Lessons From History: The Boy Who Would Be King
How do you face the daunting tasks that come along the way?

Albert had a gloomy beginning. As a young boy, he suffered a persistent stammer. His tutors forced him to write with his right hand, even though he was naturally left-handed. He had to wear leg braces to correct his knock-knees. He was frail, often ill, and easily frightened. Everyone’s expectations of the boy were about one notch above the lowest, but this prince of Great Britain would eventually prove them wrong.

He was born His Highness Prince Albert of York in 1895 and was never expected to be more than a prince. He was naturally timid, but never lacked initiative or devotion. He started attending the Royal Naval Academy at Osborne in 1909, but finished at the bottom of his class. Despite this, he advanced to the Royal Naval Academy at Dartmouth and then joined the Royal Navy. Serving as a young naval officer, he fought in the Battle of Jutland in World War i, and afterward joined the Royal Air Force as the first certified pilot in the Royal Family.

A few years later, in 1936, King George v died. Albert’s brother, Edward, the immediate heir to the throne, hurriedly abdicated to pursue his relationship with a divorced woman, Wallis Simpson. A surprised Prince Albert was quickly crowned King George vi and gained all the responsibilities of the sovereign of England.

Soon after, a dark cloud settled over Europe and Britain. Bombs fell, shaking the ground underneath King George as he sat in the tearoom with his wife. He heard the explosions while discussing business in his office. He could see the rising smoke in the distance through his bedroom window.

One day, a bomb exploded a street away from Buckingham Palace. Windows shattered, chandeliers rattled with a vengeance, and the floor was littered with pieces of fine china. Advisers begged King George to leave the palace and go somewhere safe—perhaps leave the country. He listened to the suggestions with a creased brow. He had a family to protect—a wife and two daughters to think about. He made up his mind. Yes, he had a family to look after, but it was his duty as king to defend his country. The bombs continued to fall, but the royal family stayed.

On the morning of Sept. 13, 1940, the King and Queen were rushing to the palace’s shelter when a high explosive bomb hit the palace grounds and its chapel. The force of the explosion knocked them to the ground. Thankfully, they were uninjured and spent the rest of the air raid in the safe confines of the shelter. Soon after, they emerged to examine the rubble and debris in their backyard.

Turning his focus to his nation, the King set out to check on the English people and their losses. King George visited the severely bombed areas in the East End of London with his wife. With her help, the King made multiple morale-boosting visits to Britain’s bombed cities. They toured hospitals and visited wounded troops. King George understood how important it was to support the people who were supporting him.

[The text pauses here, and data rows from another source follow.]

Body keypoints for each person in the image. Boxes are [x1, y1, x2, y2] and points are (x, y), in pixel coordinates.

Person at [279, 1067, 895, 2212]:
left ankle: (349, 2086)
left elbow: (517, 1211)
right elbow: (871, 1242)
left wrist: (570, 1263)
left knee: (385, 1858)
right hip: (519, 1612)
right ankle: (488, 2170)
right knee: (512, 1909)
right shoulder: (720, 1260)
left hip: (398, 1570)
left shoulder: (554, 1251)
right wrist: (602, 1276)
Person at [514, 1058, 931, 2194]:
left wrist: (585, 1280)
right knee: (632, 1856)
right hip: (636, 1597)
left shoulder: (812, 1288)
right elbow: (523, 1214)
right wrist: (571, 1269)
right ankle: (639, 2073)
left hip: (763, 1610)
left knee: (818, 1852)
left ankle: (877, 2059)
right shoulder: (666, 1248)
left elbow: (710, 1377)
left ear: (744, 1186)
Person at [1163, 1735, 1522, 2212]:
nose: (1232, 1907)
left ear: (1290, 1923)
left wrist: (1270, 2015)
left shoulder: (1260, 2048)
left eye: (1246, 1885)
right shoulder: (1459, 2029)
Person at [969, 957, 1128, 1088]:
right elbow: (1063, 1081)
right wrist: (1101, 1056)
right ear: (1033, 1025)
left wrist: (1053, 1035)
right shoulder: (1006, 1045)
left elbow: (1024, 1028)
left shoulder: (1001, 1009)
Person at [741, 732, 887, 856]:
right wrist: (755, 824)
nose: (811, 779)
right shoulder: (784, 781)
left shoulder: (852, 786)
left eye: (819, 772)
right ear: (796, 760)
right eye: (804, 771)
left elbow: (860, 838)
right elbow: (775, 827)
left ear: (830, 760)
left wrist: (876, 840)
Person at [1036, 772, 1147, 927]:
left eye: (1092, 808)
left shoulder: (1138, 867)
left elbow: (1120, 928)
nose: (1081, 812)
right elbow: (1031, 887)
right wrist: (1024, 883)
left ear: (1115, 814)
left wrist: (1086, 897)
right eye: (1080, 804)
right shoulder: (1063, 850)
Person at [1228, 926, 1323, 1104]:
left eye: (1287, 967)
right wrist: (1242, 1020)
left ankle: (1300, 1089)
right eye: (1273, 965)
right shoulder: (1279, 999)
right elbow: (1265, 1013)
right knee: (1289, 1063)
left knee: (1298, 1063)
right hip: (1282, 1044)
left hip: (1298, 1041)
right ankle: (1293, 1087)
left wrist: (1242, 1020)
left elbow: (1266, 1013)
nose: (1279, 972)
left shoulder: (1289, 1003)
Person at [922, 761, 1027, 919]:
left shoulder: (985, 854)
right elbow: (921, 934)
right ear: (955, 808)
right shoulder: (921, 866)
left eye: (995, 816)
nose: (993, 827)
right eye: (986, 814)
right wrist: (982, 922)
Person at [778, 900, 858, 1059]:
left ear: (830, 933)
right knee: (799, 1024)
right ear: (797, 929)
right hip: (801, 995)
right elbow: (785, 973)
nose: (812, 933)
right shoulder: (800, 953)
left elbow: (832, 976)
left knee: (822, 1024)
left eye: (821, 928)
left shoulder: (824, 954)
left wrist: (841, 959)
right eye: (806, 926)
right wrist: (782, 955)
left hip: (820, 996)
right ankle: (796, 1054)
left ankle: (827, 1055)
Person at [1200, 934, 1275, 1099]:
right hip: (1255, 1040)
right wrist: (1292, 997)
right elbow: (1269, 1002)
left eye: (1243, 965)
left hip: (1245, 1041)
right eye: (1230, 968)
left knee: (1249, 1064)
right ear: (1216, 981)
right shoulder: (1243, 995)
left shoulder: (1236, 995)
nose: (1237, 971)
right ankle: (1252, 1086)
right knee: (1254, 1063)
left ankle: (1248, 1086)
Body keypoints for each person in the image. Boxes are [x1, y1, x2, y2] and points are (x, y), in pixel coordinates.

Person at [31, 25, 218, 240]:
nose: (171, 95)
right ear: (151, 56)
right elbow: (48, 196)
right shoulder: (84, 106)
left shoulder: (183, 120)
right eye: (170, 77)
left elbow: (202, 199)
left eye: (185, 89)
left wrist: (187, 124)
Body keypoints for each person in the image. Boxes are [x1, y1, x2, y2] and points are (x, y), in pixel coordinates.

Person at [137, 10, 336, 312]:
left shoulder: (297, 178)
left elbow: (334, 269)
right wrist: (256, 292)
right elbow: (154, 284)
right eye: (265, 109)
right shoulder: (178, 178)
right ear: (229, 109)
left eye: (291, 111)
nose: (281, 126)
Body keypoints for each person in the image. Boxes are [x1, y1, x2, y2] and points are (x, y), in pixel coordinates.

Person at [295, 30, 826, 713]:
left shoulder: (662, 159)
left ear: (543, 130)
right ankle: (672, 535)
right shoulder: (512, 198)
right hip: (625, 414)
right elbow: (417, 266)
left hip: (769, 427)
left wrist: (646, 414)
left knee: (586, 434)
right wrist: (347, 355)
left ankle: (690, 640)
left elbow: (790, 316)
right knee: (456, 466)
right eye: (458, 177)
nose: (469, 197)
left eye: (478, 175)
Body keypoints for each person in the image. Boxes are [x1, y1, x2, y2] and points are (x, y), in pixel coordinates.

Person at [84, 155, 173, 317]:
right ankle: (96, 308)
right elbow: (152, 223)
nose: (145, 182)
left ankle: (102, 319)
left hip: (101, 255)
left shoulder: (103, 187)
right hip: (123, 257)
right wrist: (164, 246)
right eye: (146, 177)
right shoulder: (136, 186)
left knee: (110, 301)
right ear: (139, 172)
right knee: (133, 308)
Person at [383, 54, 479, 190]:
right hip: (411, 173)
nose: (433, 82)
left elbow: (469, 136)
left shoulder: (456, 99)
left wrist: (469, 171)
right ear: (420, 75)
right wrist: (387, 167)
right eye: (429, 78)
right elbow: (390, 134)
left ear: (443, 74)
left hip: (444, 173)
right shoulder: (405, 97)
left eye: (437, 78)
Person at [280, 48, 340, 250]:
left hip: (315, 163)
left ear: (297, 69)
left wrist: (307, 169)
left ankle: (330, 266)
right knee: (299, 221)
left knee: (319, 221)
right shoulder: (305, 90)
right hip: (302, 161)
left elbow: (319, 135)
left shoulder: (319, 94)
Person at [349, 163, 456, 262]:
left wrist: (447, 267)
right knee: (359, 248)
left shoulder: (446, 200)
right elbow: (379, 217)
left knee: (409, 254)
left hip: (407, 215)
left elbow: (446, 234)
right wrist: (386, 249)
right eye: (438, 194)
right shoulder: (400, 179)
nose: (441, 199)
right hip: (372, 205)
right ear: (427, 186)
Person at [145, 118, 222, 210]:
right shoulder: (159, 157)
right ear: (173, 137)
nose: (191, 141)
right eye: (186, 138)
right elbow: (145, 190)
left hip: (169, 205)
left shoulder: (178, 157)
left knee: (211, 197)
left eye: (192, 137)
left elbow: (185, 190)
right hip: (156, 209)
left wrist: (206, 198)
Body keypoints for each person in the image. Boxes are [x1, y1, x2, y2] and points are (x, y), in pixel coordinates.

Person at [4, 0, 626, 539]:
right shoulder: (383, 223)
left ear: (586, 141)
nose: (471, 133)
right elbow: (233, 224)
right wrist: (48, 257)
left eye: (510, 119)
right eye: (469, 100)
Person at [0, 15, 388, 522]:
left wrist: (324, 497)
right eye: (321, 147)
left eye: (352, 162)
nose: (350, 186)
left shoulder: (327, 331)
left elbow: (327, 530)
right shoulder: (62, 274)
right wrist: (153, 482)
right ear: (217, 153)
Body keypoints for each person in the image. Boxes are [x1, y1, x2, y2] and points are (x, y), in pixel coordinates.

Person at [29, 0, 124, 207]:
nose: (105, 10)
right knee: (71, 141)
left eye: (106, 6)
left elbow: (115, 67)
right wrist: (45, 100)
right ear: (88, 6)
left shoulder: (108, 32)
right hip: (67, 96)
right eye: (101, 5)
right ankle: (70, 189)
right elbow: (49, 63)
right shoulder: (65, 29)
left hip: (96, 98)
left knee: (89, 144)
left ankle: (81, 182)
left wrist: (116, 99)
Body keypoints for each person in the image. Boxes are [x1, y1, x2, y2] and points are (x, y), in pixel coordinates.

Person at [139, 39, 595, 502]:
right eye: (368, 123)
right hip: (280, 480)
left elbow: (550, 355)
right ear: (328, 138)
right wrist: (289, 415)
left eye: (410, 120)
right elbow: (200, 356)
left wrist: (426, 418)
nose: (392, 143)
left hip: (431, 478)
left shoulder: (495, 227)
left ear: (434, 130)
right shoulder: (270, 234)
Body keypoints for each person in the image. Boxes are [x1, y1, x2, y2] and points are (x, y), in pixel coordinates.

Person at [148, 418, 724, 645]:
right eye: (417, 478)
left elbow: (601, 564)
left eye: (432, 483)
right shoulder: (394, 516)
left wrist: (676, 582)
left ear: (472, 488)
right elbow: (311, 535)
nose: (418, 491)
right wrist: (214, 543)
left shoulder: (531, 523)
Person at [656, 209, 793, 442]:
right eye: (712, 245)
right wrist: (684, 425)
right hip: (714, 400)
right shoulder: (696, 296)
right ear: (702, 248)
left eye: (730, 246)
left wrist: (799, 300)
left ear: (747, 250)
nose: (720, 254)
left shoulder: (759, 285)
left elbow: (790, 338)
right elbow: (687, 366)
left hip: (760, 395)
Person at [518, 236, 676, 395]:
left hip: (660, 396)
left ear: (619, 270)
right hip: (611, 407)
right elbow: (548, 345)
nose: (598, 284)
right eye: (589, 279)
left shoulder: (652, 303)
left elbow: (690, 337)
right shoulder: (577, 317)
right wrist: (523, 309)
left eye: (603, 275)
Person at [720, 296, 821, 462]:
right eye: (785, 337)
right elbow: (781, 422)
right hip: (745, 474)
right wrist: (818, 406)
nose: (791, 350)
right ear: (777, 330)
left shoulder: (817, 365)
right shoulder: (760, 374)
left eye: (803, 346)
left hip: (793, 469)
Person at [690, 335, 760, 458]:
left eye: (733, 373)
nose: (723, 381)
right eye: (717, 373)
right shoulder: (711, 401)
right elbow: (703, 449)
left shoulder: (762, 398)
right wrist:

In 1943, the King visited British troops stationed in North Africa. He later went to Malta to do the same, and in June 1944 after the D-Day invasion, he visited the troops in Normandy. Although the kingship was unexpectedly thrown upon him, he embraced it fully and dedicated his term to helping his people, proving to be the exact king the people needed.

Remember his childhood speech impediment? With the help of his wife and a speech therapist, he fought his way through the impairment. He had to fight self-doubt and pressure from outside sources all along the way. But he didn’t give up. He dedicated himself to the impossible task and gained victory.

Despite being unexpectedly thrown into the position of sovereign, King George was remarkably dedicated and committed to the task handed to him. He chose determination as his weapon of choice and fought his way through the battles of uncertainty that the role of king presented. During his reign, he endured through both national and personal conflicts. He didn’t become easily frightened like he once had. The low expectations people once had for him were shattered. He walked right up to the obstacles in his path and fought until he had trampled them enough to reach the other side.

What is the one thing in your life holding you back? Does it seem like something you can’t move past? Have you ever been expected to do something you felt you were completely unprepared for? When something seems daunting, do you do the hard thing and stand up to it, or do you tend to choose the easy route?

Oftentimes we become overwhelmed with the thought of conquering the test and trial set in front of us. There is no need to shy away from the hard thing. Stand up to it. Persevere as King George did. Don’t give up when something hard appears in the middle of your path. Stare it straight in the face and conquer it with unmatched determination and resolve. We don’t have to fight our battles by ourselves—God promises to fight our battles for us (Exodus 14:13-14). Nothing is too big for you to handle if you ask for God’s help.

King George is a great example of someone who did amazing things with uncomfortable situations. But the inspiring reality is that we can do even greater things. We can do more than support a battle-torn country in the midst of war. We can do more than overcome a personal impediment. With God’s power combined with perseverance, we can exceed everyone’s expectations.